Records to process:
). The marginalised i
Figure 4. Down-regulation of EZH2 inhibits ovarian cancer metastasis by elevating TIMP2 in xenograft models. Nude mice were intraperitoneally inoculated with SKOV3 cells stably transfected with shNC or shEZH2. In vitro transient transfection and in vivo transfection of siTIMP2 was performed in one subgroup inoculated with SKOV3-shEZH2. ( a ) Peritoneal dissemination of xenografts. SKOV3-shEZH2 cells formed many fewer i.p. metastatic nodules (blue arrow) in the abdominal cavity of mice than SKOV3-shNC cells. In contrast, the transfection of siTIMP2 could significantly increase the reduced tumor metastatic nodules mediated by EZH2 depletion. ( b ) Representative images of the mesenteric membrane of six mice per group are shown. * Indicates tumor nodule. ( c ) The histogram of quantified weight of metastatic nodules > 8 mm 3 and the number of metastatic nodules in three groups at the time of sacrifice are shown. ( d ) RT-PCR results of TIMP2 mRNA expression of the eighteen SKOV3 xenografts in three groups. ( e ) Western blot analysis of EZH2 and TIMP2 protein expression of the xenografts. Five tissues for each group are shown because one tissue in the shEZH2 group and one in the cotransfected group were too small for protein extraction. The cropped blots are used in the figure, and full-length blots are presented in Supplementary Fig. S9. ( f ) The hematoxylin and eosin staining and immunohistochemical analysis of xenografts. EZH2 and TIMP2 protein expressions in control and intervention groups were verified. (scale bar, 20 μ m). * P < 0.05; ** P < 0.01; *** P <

--

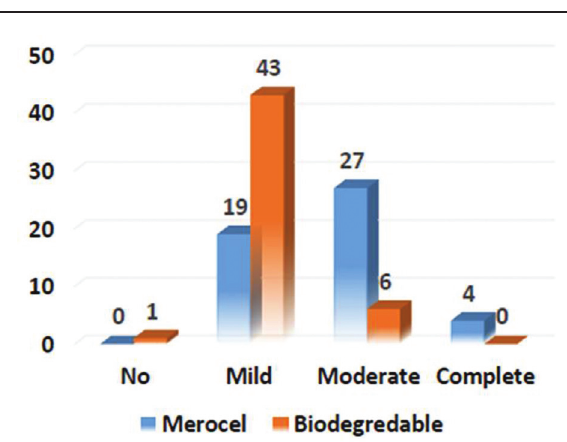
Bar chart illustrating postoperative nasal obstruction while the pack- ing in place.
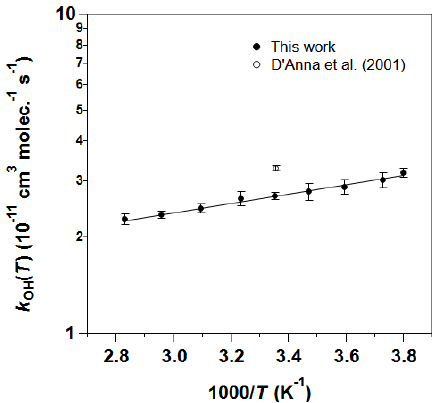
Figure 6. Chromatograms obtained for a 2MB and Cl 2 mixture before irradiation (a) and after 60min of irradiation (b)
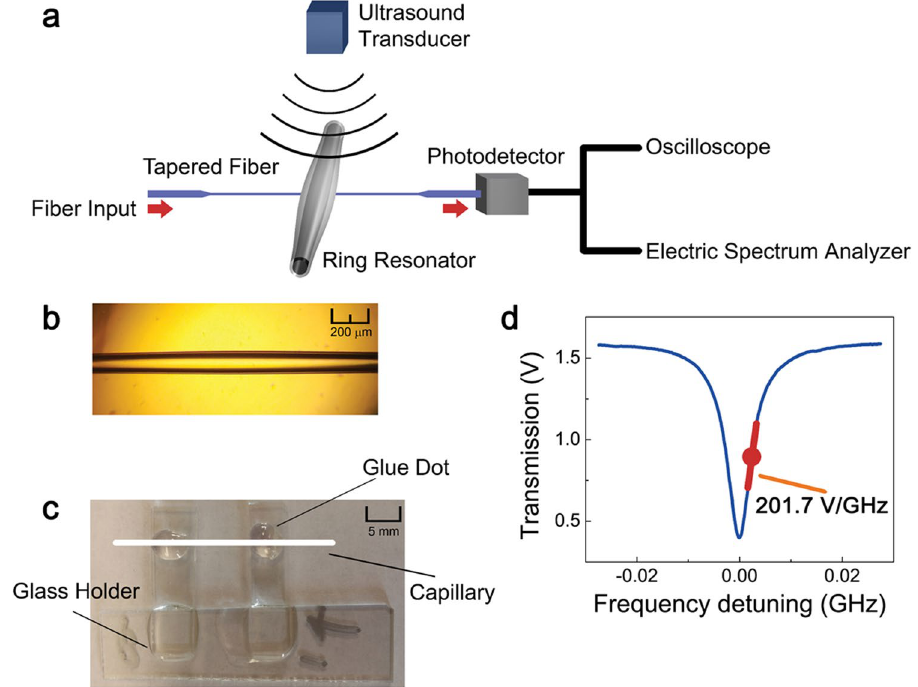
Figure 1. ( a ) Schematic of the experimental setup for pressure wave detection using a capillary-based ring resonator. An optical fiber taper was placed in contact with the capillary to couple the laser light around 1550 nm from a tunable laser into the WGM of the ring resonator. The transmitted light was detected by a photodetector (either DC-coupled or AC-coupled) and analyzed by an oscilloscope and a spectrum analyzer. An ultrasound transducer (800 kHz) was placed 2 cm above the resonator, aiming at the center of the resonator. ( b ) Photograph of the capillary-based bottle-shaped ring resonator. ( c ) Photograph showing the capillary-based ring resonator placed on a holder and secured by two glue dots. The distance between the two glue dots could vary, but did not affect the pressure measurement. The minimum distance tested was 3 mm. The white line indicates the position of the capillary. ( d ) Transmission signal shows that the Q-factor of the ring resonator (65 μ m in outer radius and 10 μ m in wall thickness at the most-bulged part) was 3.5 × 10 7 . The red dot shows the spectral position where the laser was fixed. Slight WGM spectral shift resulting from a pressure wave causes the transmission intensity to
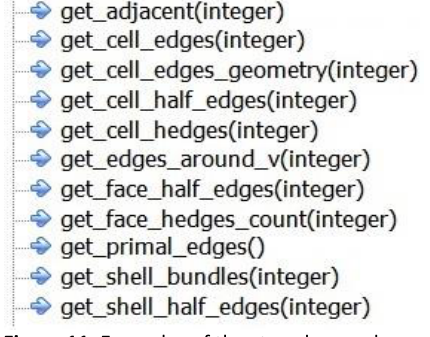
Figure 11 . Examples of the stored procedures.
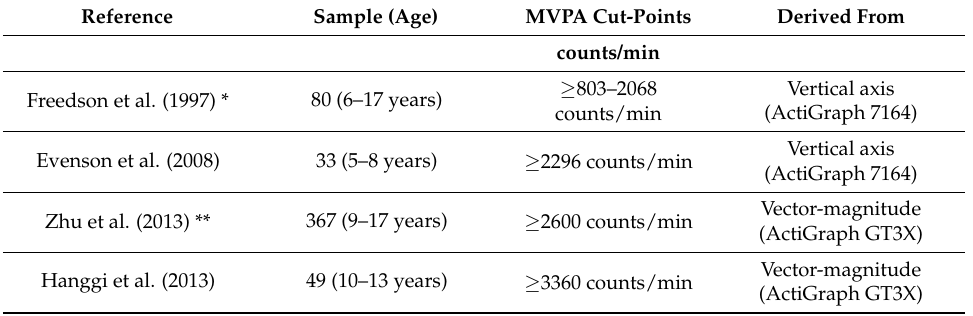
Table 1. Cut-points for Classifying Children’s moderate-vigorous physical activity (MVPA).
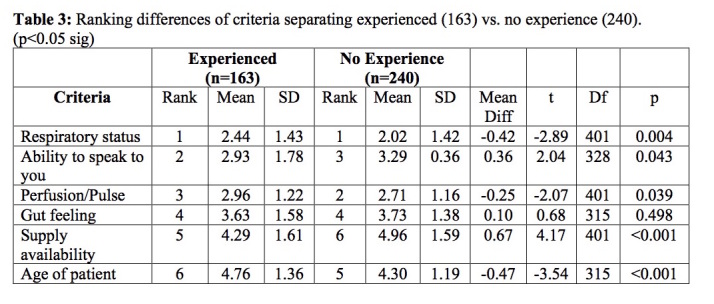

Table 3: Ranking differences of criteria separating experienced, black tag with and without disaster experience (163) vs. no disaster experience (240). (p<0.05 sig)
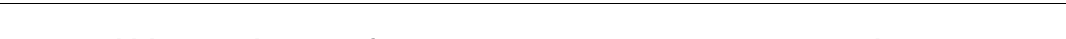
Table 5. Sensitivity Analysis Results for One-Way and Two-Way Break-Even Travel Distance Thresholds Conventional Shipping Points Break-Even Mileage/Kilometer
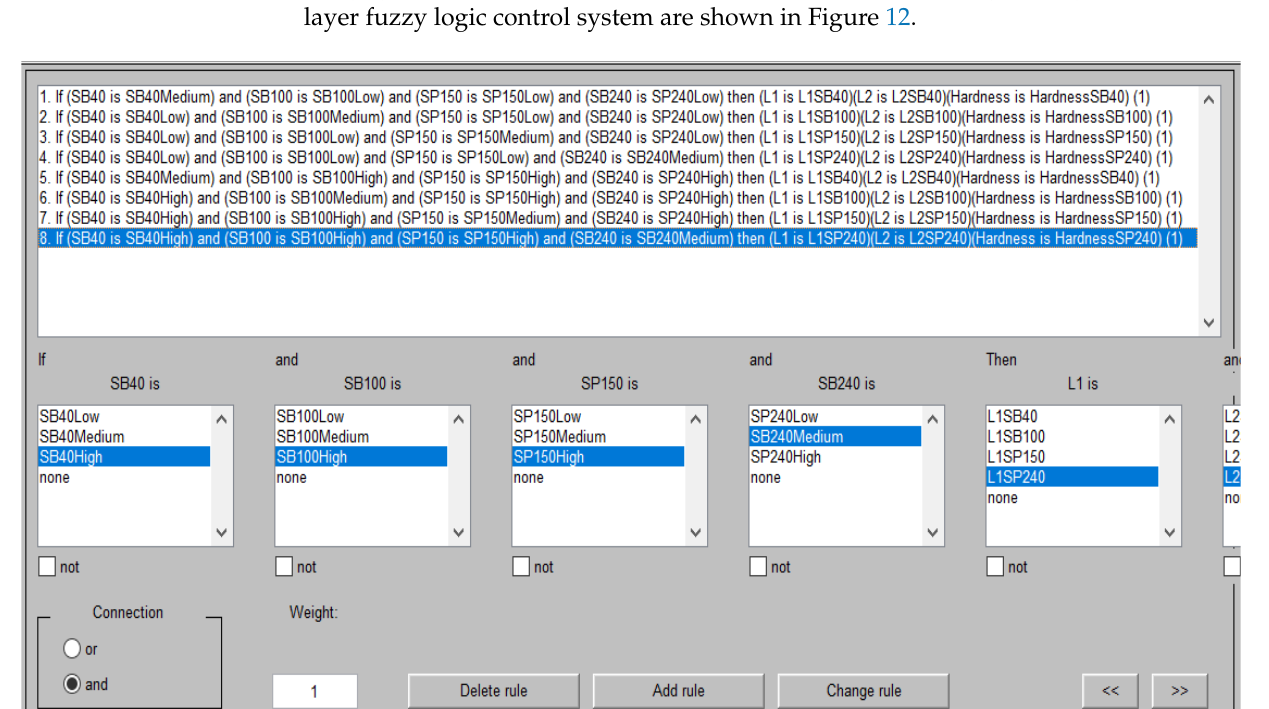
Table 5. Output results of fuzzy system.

---

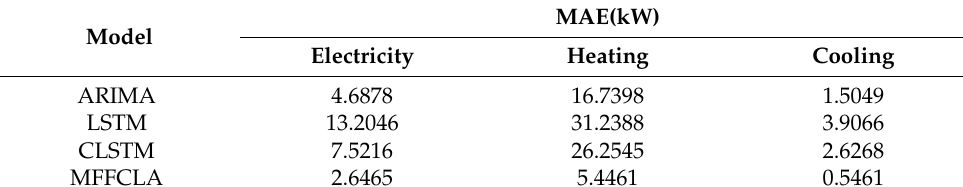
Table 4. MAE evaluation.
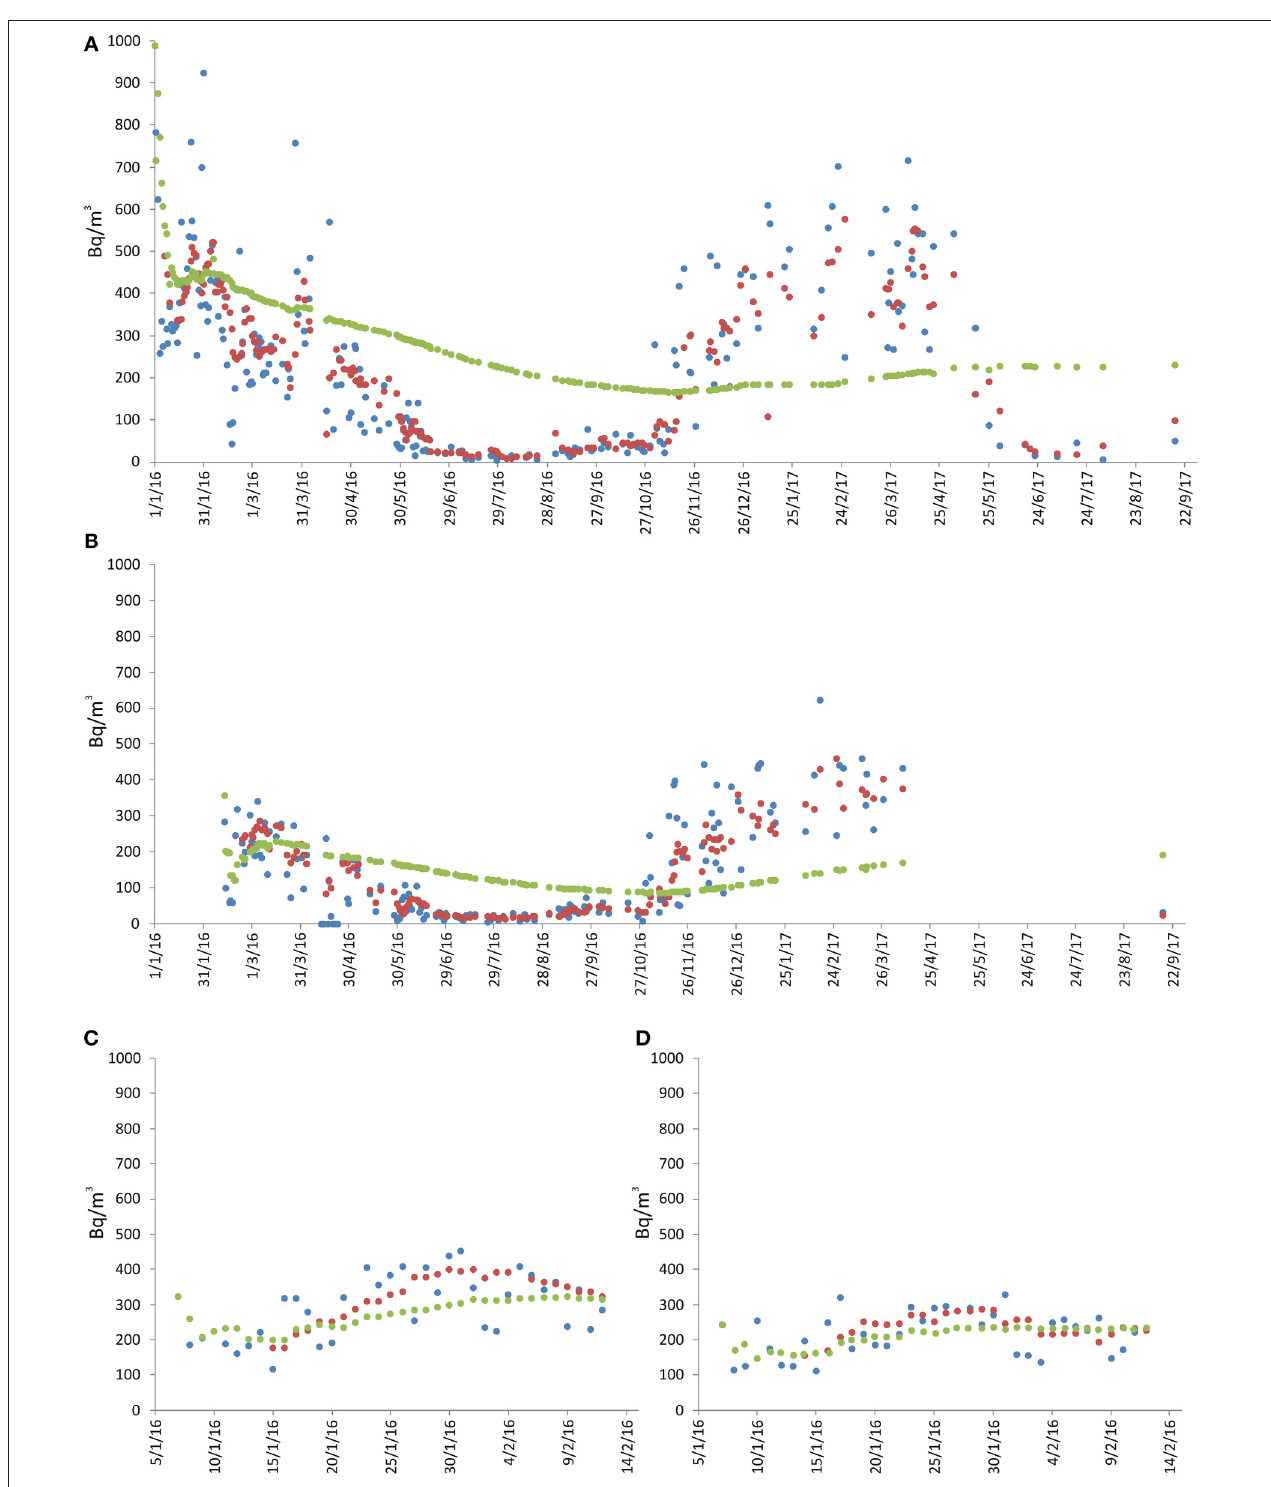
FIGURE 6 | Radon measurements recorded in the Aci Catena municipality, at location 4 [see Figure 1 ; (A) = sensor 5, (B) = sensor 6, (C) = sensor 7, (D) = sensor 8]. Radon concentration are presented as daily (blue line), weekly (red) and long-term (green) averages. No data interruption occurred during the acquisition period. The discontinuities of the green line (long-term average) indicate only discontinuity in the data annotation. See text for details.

Your instructions: Scan the listing above and work out how many lines contain the string "Table"; reply with only that number.

Written solution: 5